(WORK ORDER)
Look through the entries below and show every line containing the word "lines".

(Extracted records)
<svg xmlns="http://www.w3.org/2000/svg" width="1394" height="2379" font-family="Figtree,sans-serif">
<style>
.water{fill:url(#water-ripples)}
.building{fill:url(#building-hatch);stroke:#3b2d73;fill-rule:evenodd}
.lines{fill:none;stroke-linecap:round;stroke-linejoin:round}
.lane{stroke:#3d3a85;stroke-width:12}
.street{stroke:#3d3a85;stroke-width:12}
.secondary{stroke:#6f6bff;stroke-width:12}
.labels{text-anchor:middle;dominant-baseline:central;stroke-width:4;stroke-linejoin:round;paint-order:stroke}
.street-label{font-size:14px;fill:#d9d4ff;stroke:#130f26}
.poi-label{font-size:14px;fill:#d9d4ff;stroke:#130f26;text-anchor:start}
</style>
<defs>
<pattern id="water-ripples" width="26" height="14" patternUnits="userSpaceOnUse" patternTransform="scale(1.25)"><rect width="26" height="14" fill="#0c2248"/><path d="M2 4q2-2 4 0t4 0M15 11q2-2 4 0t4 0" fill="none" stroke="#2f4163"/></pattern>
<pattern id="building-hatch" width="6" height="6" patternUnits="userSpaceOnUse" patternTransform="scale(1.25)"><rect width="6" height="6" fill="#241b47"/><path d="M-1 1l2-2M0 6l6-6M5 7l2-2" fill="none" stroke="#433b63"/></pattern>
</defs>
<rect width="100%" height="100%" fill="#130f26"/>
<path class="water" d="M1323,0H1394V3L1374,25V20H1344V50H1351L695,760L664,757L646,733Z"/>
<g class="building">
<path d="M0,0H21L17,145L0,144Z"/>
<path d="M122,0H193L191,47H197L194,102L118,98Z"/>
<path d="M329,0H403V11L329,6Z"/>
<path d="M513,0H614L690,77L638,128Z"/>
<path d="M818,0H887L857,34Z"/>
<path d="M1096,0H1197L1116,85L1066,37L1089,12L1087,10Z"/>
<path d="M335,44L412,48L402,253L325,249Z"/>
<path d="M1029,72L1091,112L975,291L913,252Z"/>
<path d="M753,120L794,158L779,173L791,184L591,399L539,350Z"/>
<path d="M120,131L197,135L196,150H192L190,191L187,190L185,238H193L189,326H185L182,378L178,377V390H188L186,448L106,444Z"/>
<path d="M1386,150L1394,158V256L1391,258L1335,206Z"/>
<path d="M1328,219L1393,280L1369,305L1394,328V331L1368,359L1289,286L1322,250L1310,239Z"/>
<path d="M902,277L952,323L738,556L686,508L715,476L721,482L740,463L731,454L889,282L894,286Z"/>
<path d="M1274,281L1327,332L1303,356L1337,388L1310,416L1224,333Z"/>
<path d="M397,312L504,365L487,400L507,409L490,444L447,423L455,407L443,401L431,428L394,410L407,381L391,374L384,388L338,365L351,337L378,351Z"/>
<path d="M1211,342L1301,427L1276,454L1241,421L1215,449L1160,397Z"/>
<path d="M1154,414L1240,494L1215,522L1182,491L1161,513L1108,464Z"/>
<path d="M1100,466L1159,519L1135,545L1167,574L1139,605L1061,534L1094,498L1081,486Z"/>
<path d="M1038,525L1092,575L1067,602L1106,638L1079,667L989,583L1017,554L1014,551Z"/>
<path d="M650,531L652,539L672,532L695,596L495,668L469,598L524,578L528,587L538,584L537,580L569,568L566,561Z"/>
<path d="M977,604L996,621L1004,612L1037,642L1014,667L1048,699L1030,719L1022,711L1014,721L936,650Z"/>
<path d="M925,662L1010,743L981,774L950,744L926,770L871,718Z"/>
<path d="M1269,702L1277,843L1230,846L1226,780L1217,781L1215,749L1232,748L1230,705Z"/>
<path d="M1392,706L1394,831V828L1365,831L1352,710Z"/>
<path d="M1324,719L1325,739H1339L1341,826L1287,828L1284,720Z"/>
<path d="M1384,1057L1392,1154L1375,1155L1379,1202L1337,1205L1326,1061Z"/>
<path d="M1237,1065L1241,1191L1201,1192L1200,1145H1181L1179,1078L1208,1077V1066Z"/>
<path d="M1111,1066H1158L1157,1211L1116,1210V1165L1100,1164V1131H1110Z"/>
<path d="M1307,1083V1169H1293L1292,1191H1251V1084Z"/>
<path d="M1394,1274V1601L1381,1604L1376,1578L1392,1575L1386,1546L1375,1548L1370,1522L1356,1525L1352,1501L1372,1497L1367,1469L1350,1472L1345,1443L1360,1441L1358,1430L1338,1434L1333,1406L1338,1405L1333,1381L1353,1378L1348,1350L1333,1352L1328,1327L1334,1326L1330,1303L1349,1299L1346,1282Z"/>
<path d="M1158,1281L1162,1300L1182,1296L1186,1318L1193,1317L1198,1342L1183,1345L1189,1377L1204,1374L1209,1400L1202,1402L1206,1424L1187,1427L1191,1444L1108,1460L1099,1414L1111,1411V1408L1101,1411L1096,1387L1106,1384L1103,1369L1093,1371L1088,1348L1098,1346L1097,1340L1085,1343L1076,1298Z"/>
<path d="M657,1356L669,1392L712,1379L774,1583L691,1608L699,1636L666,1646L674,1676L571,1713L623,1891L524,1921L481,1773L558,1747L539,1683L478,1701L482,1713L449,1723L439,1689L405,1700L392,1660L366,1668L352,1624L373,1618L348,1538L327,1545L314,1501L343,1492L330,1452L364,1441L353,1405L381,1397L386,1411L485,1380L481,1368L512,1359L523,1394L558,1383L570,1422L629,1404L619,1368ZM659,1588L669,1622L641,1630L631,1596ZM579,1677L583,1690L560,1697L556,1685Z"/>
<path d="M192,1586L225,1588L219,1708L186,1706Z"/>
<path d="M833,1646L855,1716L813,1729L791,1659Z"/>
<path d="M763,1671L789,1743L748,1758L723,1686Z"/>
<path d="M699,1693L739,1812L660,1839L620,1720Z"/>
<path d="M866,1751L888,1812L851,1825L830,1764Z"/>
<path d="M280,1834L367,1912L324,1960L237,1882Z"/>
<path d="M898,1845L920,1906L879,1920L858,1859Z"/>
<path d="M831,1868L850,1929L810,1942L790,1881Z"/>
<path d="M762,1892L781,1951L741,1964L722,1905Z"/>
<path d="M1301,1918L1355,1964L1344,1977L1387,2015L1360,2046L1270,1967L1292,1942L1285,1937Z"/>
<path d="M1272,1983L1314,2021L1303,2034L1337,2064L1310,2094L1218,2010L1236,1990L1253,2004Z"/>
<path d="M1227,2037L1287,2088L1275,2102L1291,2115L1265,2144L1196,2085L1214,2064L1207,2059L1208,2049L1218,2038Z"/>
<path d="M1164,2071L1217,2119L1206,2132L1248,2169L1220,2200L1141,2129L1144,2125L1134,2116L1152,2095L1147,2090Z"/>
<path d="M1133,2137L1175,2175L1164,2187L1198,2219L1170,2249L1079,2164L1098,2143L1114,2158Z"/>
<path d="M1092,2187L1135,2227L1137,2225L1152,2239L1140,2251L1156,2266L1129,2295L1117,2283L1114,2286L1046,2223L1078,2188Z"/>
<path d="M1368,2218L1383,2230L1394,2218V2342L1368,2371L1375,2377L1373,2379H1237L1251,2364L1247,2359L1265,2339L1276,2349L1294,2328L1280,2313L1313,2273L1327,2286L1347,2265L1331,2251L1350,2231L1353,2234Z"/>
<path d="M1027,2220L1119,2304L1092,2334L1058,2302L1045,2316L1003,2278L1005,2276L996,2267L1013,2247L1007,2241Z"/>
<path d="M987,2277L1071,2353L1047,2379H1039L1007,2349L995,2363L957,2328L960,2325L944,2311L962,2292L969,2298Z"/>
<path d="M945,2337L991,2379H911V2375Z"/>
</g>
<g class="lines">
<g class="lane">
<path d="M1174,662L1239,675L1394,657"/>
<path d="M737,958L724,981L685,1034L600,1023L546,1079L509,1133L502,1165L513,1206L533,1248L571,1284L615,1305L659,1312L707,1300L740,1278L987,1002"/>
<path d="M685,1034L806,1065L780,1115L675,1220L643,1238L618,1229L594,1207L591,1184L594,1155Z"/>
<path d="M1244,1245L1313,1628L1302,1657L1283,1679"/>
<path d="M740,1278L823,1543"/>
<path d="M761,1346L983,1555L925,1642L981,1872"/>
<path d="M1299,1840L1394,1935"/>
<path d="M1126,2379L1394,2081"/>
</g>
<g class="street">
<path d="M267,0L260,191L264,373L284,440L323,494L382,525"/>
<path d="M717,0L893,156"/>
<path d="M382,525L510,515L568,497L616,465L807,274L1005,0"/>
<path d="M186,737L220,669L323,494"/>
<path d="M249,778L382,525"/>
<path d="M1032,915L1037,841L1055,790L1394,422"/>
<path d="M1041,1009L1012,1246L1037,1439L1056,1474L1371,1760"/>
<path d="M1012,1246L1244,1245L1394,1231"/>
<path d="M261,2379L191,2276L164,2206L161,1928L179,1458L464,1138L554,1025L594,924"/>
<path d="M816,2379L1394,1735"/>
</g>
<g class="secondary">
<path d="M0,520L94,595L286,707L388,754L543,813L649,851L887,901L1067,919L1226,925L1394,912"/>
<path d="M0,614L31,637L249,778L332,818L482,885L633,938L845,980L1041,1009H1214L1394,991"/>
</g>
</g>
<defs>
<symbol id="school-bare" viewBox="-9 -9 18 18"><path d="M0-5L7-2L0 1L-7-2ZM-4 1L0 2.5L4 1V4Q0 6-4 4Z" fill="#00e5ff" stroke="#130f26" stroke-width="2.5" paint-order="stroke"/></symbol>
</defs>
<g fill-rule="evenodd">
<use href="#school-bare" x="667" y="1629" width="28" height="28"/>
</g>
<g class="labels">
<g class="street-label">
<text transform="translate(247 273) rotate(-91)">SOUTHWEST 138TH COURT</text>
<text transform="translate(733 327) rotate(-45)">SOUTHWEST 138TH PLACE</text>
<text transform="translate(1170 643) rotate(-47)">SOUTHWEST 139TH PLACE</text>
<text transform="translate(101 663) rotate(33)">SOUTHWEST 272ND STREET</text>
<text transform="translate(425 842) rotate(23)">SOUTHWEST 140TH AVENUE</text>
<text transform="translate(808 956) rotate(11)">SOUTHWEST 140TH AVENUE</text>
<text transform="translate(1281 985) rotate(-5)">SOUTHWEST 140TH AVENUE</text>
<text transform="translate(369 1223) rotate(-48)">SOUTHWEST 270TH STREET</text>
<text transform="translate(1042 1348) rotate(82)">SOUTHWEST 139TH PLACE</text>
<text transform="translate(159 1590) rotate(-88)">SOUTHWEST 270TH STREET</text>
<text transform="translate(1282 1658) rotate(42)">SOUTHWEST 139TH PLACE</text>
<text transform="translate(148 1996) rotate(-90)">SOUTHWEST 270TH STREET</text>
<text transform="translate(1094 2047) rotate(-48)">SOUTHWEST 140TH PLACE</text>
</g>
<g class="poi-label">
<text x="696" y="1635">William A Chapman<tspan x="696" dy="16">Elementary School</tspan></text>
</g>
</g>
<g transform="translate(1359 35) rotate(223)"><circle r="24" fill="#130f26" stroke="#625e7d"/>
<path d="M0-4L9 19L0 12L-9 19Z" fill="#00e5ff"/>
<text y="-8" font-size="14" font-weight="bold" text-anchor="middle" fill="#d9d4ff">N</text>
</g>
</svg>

(FINISHED TASK)
.lines{fill:none;stroke-linecap:round;stroke-linejoin:round}
<g class="lines">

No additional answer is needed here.